Non-conformiteit bij aankoop perceel: geschikt voor normaal gebruik?

Bouwgrond of bouwrijpe grond?

Op 19 september 2023 stond bij het gerechtshof ‘s-Hertogenbosch de vraag centraal of er sprake is van non-conformiteit indien de kopende partij een bouwkavel koopt en deze partij eerst bouwpuin uit de bovengrond moet afvoeren voordat hij kan beginnen met bouwen.1

De koper, in dit geval een besloten vennootschap, had via een makelaar interesse getoond in braakliggende grond die werd aangeboden als "bouwgrond ten behoeve van een bedrijfspand". De koopovereenkomst en leveringsakte waren gebaseerd op het NVM-model Bedrijfs-Onroerendgoed, waarin de term "as is, where is" werd gehanteerd.

De koper had geen gebruik gemaakt van de mogelijkheid om voorafgaand aan de levering de grond te inspecteren en ontdekte pas na de daadwerkelijke levering dat de bovengrond puin bevatte.

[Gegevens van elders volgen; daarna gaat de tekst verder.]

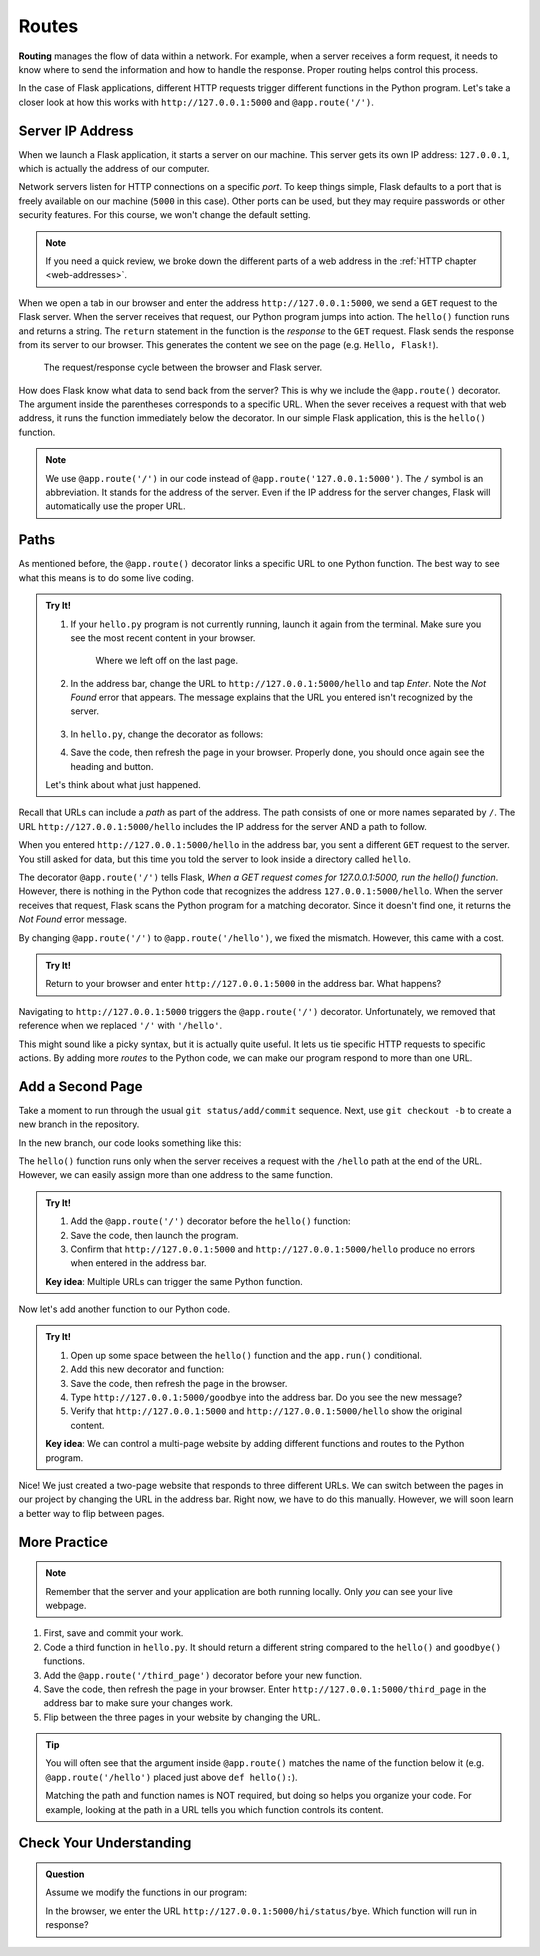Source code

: Routes
======

.. index:: ! routing

**Routing** manages the flow of data within a network. For example, when a
server receives a form request, it needs to know where to send the information
and how to handle the response. Proper routing helps control this process.

In the case of Flask applications, different HTTP requests trigger different
functions in the Python program. Let's take a closer look at how this works
with ``http://127.0.0.1:5000`` and ``@app.route('/')``.

Server IP Address
-----------------

When we launch a Flask application, it starts a server on our machine. This
server gets its own IP address: ``127.0.0.1``, which is actually the address of
our computer.

Network servers listen for HTTP connections on a specific *port*. To keep
things simple, Flask defaults to a port that is freely available on our machine
(``5000`` in this case). Other ports can be used, but they may require
passwords or other security features. For this course, we won't change the
default setting.

.. admonition:: Note

   If you need a quick review, we broke down the different parts of a web
   address in the :ref:`HTTP chapter <web-addresses>`.

When we open a tab in our browser and enter the address
``http://127.0.0.1:5000``, we send a ``GET`` request to the Flask server. When
the server receives that request, our Python program jumps into action. The
``hello()`` function runs and returns a string. The ``return`` statement in the
function is the *response* to the ``GET`` request. Flask sends the response
from its server to our browser. This generates the content we see on the page
(e.g. ``Hello, Flask!``).

.. figure:: figures/flask-cycle.png
   :alt: The request/response flow between the local client and server.

   The request/response cycle between the browser and Flask server.

How does Flask know what data to send back from the server? This is why we
include the ``@app.route()`` decorator. The argument inside the parentheses
corresponds to a specific URL. When the sever receives a request with that web
address, it runs the function immediately below the decorator. In our simple
Flask application, this is the ``hello()`` function.

.. admonition:: Note

   We use ``@app.route('/')`` in our code instead of
   ``@app.route('127.0.0.1:5000')``. The ``/`` symbol is an abbreviation. It
   stands for the address of the server. Even if the IP address for the server
   changes, Flask will automatically use the proper URL.

Paths
-----

As mentioned before, the ``@app.route()`` decorator links a specific URL to one
Python function. The best way to see what this means is to do some live coding.

.. admonition:: Try It!

   #. If your ``hello.py`` program is not currently running, launch it again
      from the terminal. Make sure you see the most recent content in your
      browser.

      .. figure:: figures/flask-form.png
         :alt: A page with an h1 heading and a "New Number" button.

         Where we left off on the last page.

   #. In the address bar, change the URL to ``http://127.0.0.1:5000/hello`` and
      tap *Enter*. Note the *Not Found* error that appears. The message
      explains that the URL you entered isn't recognized by the server.

      .. figure:: figures/page-not-found.png
         :alt: Not Found: The URL in the address bar is not recognized by the server.

   #. In ``hello.py``, change the decorator as follows:

      .. sourcecode:: Python
         :lineno-start: 7

         @app.route('/hello')

   #. Save the code, then refresh the page in your browser. Properly done, you
      should once again see the heading and button.

   Let's think about what just happened.

Recall that URLs can include a *path* as part of the address. The path consists
of one or more names separated by ``/``. The URL
``http://127.0.0.1:5000/hello`` includes the IP address for the server AND a
path to follow.

When you entered ``http://127.0.0.1:5000/hello`` in the address bar, you sent a
different ``GET`` request to the server. You still asked for data, but this
time you told the server to look inside a directory called ``hello``.

The decorator ``@app.route('/')`` tells Flask, *When a GET request comes for
127.0.0.1:5000, run the hello() function*. However, there is nothing in the
Python code that recognizes the address ``127.0.0.1:5000/hello``. When the
server receives that request, Flask scans the Python program for a matching
decorator. Since it doesn't find one, it returns the *Not Found* error message.

By changing ``@app.route('/')`` to ``@app.route('/hello')``, we fixed the
mismatch. However, this came with a cost.

.. admonition:: Try It!

   Return to your browser and enter ``http://127.0.0.1:5000`` in the address
   bar. What happens?

Navigating to ``http://127.0.0.1:5000`` triggers the ``@app.route('/')``
decorator. Unfortunately, we removed that reference when we replaced ``'/'``
with ``'/hello'``.

This might sound like a picky syntax, but it is actually quite useful. It lets
us tie specific HTTP requests to specific actions. By adding more *routes* to
the Python code, we can make our program respond to more than one URL.

Add a Second Page
-----------------

Take a moment to run through the usual ``git status/add/commit`` sequence.
Next, use ``git checkout -b`` to create a new branch in the repository.

In the new branch, our code looks something like this:

.. sourcecode:: Python
   :linenos:

   from flask import Flask
   import random

   app = Flask(__name__)
   app.config['DEBUG'] = True

   @app.route('/hello')
   def hello():
      page = """
         <h1>Here's a random number: {0}</h1>
         <form>
            <button>New Number</button>
         </form>
      """
      num = random.randint(1, 25)
      return page.format(num)

   if __name__ == '__main__':
      app.run()

The ``hello()`` function runs only when the server receives a request with the
``/hello`` path at the end of the URL. However, we can easily assign more than
one address to the same function.

.. admonition:: Try It!

   #. Add the ``@app.route('/')`` decorator before the ``hello()`` function:

      .. sourcecode:: Python
         :lineno-start: 7

         @app.route('/')
         @app.route('/hello')
         def hello():
            # Function code here...
   
   #. Save the code, then launch the program.
   #. Confirm that ``http://127.0.0.1:5000`` and ``http://127.0.0.1:5000/hello``
      produce no errors when entered in the address bar.

   **Key idea**: Multiple URLs can trigger the same Python function.

Now let's add another function to our Python code.

.. admonition:: Try It!

   #. Open up some space between the ``hello()`` function and the ``app.run()``
      conditional.
   #. Add this new decorator and function:

      .. sourcecode:: Python
         :lineno-start: 17

         @app.route('/goodbye')
         def goodbye():
            message = "<h2>This is the second page!</h2>"
            return message

         if __name__ == '__main__':
            app.run()
   
   #. Save the code, then refresh the page in the browser.
   #. Type ``http://127.0.0.1:5000/goodbye`` into the address bar. Do you see
      the new message?
   #. Verify that ``http://127.0.0.1:5000`` and ``http://127.0.0.1:5000/hello``
      show the original content.

   **Key idea**: We can control a multi-page website by adding different
   functions and routes to the Python program.

Nice! We just created a two-page website that responds to three different URLs.
We can switch between the pages in our project by changing the URL in the
address bar. Right now, we have to do this manually. However, we will soon
learn a better way to flip between pages.

More Practice
-------------

.. admonition:: Note

   Remember that the server and your application are both running locally. Only
   *you* can see your live webpage.

#. First, save and commit your work.
#. Code a third function in ``hello.py``. It should return a different string
   compared to the ``hello()`` and ``goodbye()`` functions.
#. Add the ``@app.route('/third_page')`` decorator before your new function.
#. Save the code, then refresh the page in your browser. Enter
   ``http://127.0.0.1:5000/third_page`` in the address bar to make sure your
   changes work.
#. Flip between the three pages in your website by changing the URL.

.. admonition:: Tip

   You will often see that the argument inside ``@app.route()`` matches the
   name of the function below it (e.g. ``@app.route('/hello')`` placed just
   above ``def hello():``).

   Matching the path and function names is NOT required, but doing so helps you
   organize your code. For example, looking at the path in a URL tells you
   which function controls its content.

Check Your Understanding
------------------------

.. admonition:: Question

   Assume we modify the functions in our program:

   .. sourcecode:: Python
      :lineno-start: 7

      @app.route('/hi')
      def hi():
         return "Hi!"

      @app.route('/hi/status')
      def status():
         return "How are you?"

      @app.route('/hi/status/bye')
      def bye():
         return "Bye!"
   
   In the browser, we enter the URL ``http://127.0.0.1:5000/hi/status/bye``.
   Which function will run in response?

   .. raw:: html

      <ol type="a">
         <li><input type="radio" name="Q1" autocomplete="off" onclick="evaluateMC(name, false)"> <code class="pre">hi()</code></li>
         <li><input type="radio" name="Q1" autocomplete="off" onclick="evaluateMC(name, false)"> <code class="pre">status()</code></li>
         <li><input type="radio" name="Q1" autocomplete="off" onclick="evaluateMC(name, true)"> <code class="pre">bye()</code></li>
         <li><input type="radio" name="Q1" autocomplete="off" onclick="evaluateMC(name, false)"> None of them.</li>
         <li><input type="radio" name="Q1" autocomplete="off" onclick="evaluateMC(name, false)"> All of them.</li>
      </ol>
      <p id="Q1"></p>

.. Answer = c
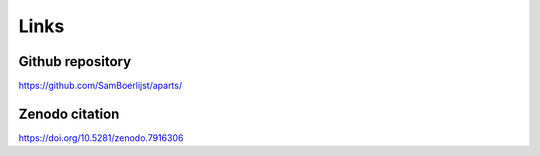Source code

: Links
+++++


Github repository
=================
https://github.com/SamBoerlijst/aparts/

Zenodo citation
===============
https://doi.org/10.5281/zenodo.7916306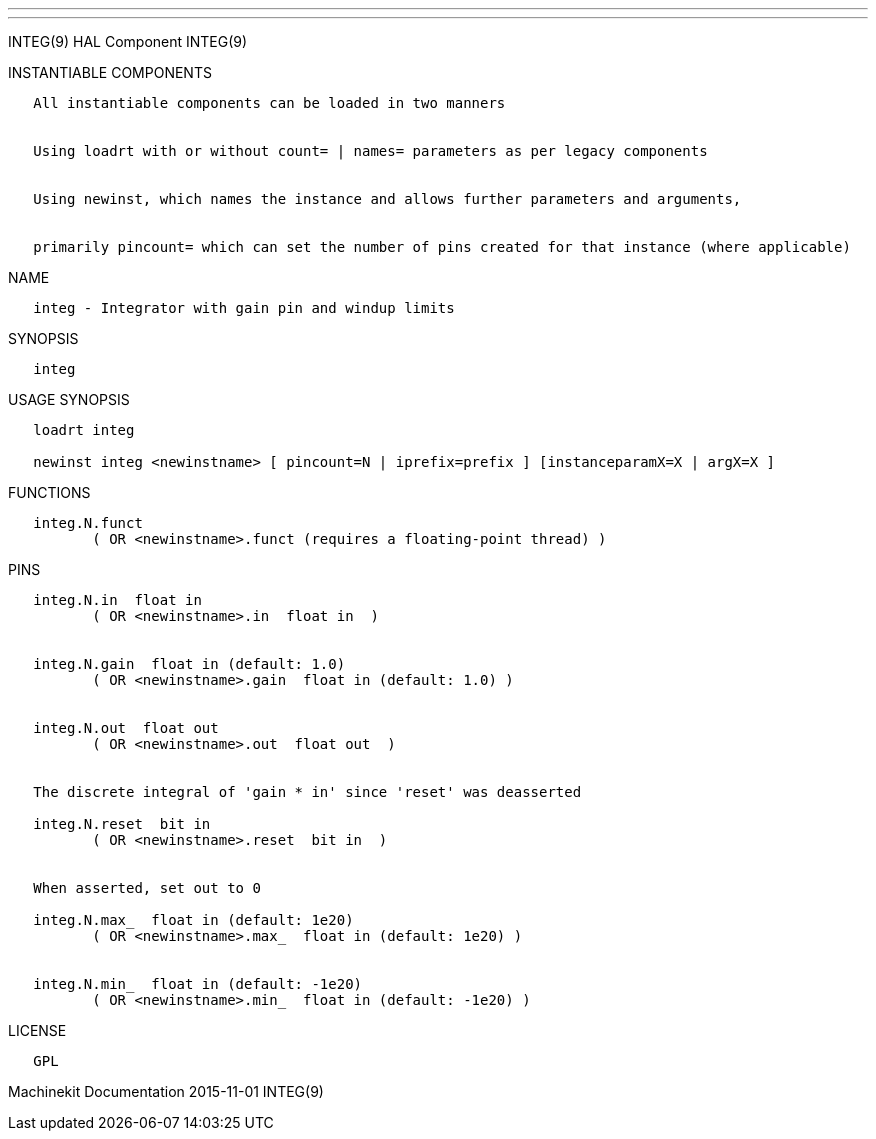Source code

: ---
---

:skip-front-matter:
INTEG(9) HAL Component INTEG(9)

INSTANTIABLE COMPONENTS

----------------------------------------------------------------------------------------------------
   All instantiable components can be loaded in two manners


   Using loadrt with or without count= | names= parameters as per legacy components


   Using newinst, which names the instance and allows further parameters and arguments,


   primarily pincount= which can set the number of pins created for that instance (where applicable)
----------------------------------------------------------------------------------------------------

NAME

-----------------------------------------------------
   integ - Integrator with gain pin and windup limits
-----------------------------------------------------

SYNOPSIS

--------
   integ
--------

USAGE SYNOPSIS

-------------------------------------------------------------------------------------------
   loadrt integ

   newinst integ <newinstname> [ pincount=N | iprefix=prefix ] [instanceparamX=X | argX=X ]
-------------------------------------------------------------------------------------------

FUNCTIONS

-----------------------------------------------------------------------
   integ.N.funct
          ( OR <newinstname>.funct (requires a floating-point thread) )
-----------------------------------------------------------------------

PINS

--------------------------------------------------------------------
   integ.N.in  float in
          ( OR <newinstname>.in  float in  )


   integ.N.gain  float in (default: 1.0)
          ( OR <newinstname>.gain  float in (default: 1.0) )


   integ.N.out  float out
          ( OR <newinstname>.out  float out  )


   The discrete integral of 'gain * in' since 'reset' was deasserted

   integ.N.reset  bit in
          ( OR <newinstname>.reset  bit in  )


   When asserted, set out to 0

   integ.N.max_  float in (default: 1e20)
          ( OR <newinstname>.max_  float in (default: 1e20) )


   integ.N.min_  float in (default: -1e20)
          ( OR <newinstname>.min_  float in (default: -1e20) )
--------------------------------------------------------------------

LICENSE

------
   GPL
------

Machinekit Documentation 2015-11-01 INTEG(9)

Zij eiste vergoeding van de kosten voor bodemonderzoek en puinverwijdering van de verkoper. De rechter oordeelde in eerste aanleg dat het verkochte voldeed aan de koopovereenkomst, maar in hoger beroep vorderde de koper opnieuw haar schadeclaim op basis van non-conformiteit en dwaling.

Het gerechtshof beoordeelde de zaak met betrekking tot de uitleg van de koopovereenkomst en stelde vast dat de term "normaal gebruik" als bedoeld in art. 7:17 BW afhangt van gangbaar spraakgebruik ten tijde van de verkoop. Omdat de bestemming van de grond het beoogde gebruik niet belemmerde, oordeelde het hof dat het verkochte in zoverre aan de overeenkomst voldeed. De koper interpreteerde "bouwgrond" echter als bouwrijpe grond, maar het hof concludeerde dat deze verwachting niet expliciet was uitgesproken tijdens de onderhandelingen en dat de prijs niet automatisch duidde op bouwrijpe grond. Daarom werd non-conformiteit afgewezen.

De koper probeerde ook via dwaling schadevergoeding te verkrijgen, maar het hof oordeelde dat de onjuiste voorstelling van zaken in deze zaak niet te wijten was aan de verkoper, omdat de koper had nagelaten haar wens voor bouwrijpe grond kenbaar te maken.

Aanwezigheid puin in tuingrond?

In een eerdere zaak in 2019 oordeelde het gerechtshof ’s-Hertogenbosch al eens over de vraag of puin in de tuingrond van een perceel met daarop een woning non-conformiteit opleverde.2 Ook in die zaak werd een beroep op non-conformiteit afgewezen, nu volgens het hof de aanwezigheid van puin in (een deel van) het perceel het normaal gebruik van de woning als woonhuis met tuin niet in de weg stond.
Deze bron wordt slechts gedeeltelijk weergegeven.